Start of RECORDS SUPPLIED
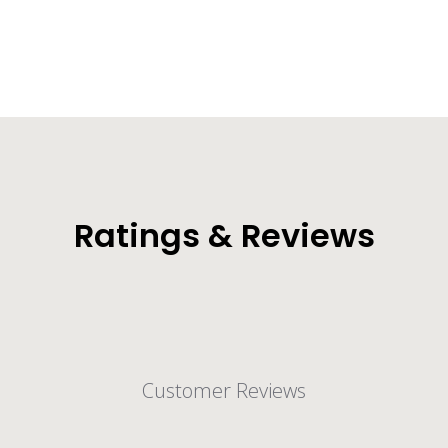
Ratings & Reviews
Customer Reviews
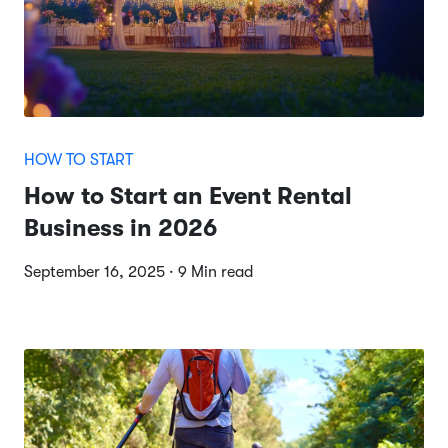
HOW TO START
How to Start an Event Rental
Business in 2026
September 16, 2025 · 9 Min read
End of RECORDS SUPPLIED
**GOAL OF THE EXERCISE:**
From the line containing "How to Start an Event Rental" down to the last line of the data above, copy every line exactly; leave out all other lines.

**ANSWER TO THE PROBLEM:**
How to Start an Event Rental
Business in 2026
September 16, 2025 · 9 Min read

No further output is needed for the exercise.